Sorry Goldman Sachs, Apple Is A Hardware Company Plain and Simple

Shares of Apple (AAPL) are rising $3 today to $116 after Goldman Sachs added the stock to its “conviction buy list” and raised its price target to $163 per share (from $145). Goldman’s thesis is that Apple is transitioning from a hardware company to a recurring revenue services business, which will allow it to garner a higher earnings multiple on Wall Street (which in turn would lead to meaningful price appreciation). While many of my clients are long Apple stock, I don’t buy this “Apple is really a software company” argument.

If we take a look at the numbers it is hard to argue otherwise. In fiscal 2015 Apple derived 9% of its total revenue from services, with 91% coming from hardware (led by the iPhone at 66% of sales). Okay, so Apple is a hardware company today but maybe the services segment is growing so fast that it will ascend quickly to be a huge part of Apple’s business? In fiscal 2014 services represented 10% of sales. In fiscal 2013 it was 9%. The mix isn’t changing at all.

So what services business will really start to grow in the future and allow this software thesis to play out? Goldman Sachs, among many others, point to Apple Pay. Apple’s receives a cut of every credit card transaction processed through its Apple Pay iPhone app (the press has reported the rate to be 0.15% but Apple will not confirm this). So if Apple Pay continues to gain market share in credit card processing, will that make a big difference to the company’s financial results? Not at all.

Total U.S. credit card volumes are staggering; more than $2 trillion per year. Let’s be optimistic and say that Apple Pay can grab 25% of all credit card transactions. The result would be about $900 million of Apple Pay service revenue. That sounds like a lot of money until you realize that Apple is booking more than $230 billion of sales annually. An extra $900 million comes to less than one-half of one percent of incremental sales. Even if we model that as 100% profit, it would add just 16 cents to Apple’s annual earnings per share. It’s a rounding error.

The bottom line is that Apple is a hardware company. Could that change in 5-10 years? Perhaps, but it’s not going to happen anytime soon and as a result, investors should not expect the company’s P/E multiple to expand materially. That is not to say the stock won’t perform well, I just don’t think it’s going to trade at or above the valuation of the S&P 500 index, which would be required if the stock is going to see $163 anytime soon.

Full Disclosure: Long shares of Apple at the time of writing but positions may change at any time.

2 thoughts on “Sorry Goldman Sachs, Apple Is A Hardware Company Plain and Simple”

  1. “In fiscal 2015 Apple derived 9% of its total revenue from services, with 91% coming from hardware (led by the iPhone at 66% of sales).”

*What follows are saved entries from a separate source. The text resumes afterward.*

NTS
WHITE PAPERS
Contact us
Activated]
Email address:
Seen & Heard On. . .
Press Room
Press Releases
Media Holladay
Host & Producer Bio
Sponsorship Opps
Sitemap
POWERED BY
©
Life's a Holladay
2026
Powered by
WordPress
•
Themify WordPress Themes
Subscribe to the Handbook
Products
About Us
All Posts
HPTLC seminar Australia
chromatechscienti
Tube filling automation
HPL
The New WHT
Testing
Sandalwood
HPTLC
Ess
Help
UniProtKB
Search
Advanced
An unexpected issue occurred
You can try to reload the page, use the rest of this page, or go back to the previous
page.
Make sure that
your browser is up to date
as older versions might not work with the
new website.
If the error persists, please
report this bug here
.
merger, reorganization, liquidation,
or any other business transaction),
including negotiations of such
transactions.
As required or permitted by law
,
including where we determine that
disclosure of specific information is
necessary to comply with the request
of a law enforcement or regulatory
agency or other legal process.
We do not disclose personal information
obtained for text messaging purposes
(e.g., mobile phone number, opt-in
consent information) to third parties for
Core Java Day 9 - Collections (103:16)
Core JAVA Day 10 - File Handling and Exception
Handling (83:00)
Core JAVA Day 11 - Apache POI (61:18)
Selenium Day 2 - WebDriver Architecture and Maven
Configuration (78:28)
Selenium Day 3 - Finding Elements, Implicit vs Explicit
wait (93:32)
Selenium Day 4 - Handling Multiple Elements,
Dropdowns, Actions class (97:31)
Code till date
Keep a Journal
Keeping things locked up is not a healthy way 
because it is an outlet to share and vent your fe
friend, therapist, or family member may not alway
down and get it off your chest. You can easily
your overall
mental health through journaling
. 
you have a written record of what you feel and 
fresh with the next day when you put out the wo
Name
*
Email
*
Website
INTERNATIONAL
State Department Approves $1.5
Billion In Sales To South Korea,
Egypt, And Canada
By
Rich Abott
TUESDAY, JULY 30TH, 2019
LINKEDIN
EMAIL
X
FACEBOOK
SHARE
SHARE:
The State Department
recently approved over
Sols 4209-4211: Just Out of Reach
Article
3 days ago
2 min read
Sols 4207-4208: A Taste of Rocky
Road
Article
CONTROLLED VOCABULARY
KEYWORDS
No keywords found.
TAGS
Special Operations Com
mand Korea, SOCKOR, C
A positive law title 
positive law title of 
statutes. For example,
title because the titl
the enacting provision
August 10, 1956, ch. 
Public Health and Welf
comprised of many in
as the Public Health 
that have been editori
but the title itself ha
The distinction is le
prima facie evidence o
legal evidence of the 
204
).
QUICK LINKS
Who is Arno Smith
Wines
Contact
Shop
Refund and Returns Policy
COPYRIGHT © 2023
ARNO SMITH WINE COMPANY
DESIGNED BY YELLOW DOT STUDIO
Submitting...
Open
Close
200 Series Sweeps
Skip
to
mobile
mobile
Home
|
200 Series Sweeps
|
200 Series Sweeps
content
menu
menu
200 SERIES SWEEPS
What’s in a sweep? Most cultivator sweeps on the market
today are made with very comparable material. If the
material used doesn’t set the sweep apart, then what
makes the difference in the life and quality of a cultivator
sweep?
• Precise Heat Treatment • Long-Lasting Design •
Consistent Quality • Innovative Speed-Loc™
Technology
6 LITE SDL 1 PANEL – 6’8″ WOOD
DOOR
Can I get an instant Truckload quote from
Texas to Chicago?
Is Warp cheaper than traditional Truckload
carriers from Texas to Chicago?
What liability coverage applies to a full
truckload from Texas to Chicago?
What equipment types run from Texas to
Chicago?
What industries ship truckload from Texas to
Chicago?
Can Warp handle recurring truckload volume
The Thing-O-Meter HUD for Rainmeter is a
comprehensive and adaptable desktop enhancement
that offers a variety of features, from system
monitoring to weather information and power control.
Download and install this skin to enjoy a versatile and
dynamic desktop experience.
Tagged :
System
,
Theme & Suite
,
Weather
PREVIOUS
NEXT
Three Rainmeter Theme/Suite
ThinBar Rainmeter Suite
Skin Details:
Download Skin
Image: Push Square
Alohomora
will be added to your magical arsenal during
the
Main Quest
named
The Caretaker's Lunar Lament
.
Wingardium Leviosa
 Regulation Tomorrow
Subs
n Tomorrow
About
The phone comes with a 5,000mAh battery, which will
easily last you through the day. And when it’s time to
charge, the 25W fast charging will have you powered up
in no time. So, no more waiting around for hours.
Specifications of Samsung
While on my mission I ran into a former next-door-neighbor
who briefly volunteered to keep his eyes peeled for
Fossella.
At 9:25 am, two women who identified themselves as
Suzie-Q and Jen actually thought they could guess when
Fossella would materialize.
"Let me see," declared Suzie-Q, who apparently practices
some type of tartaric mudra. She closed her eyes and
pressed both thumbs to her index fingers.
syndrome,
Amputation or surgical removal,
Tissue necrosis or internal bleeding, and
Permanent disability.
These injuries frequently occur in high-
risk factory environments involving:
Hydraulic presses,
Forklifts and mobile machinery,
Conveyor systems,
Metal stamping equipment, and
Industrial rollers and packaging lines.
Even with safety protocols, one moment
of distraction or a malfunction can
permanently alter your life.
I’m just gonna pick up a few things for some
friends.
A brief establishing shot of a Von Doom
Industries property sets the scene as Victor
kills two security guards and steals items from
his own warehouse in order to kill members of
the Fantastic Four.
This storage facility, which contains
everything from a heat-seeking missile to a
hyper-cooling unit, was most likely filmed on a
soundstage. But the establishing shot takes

    I believe that’s the wrong way to look at it. Apple monetizes mostly through selling hardware, but a lot of the value and differentiation of its products comes from the software, and thus a lot of what people are truly paying for is the software. Put Android on the iPhone and Windows on a Mac and see how much people are willing to pay for it compared to other Android and Windows devices (it might still be a premium because of the nicely designed hardware, but it won’t be nearly as much because you’ve just lost a lot of the value).

    1. I don’t disagree that the software is what makes the products immensely popular. But that is not enough for multiple expansion. Cash flow is still driven almost entirely by consumers upgrading their hardware (the software updates are free) and paying lots of money to do so. This is why the stock trades at a very large discount to the market.

      It’s sort of like a home builder: the better designed and appointed the home, the faster it will sell and the more money it will sell for. But the home builder will still be valued as a home builder (not as a design services firm) even though what’s inside is what will differentiate it from the competition and get people to buy it.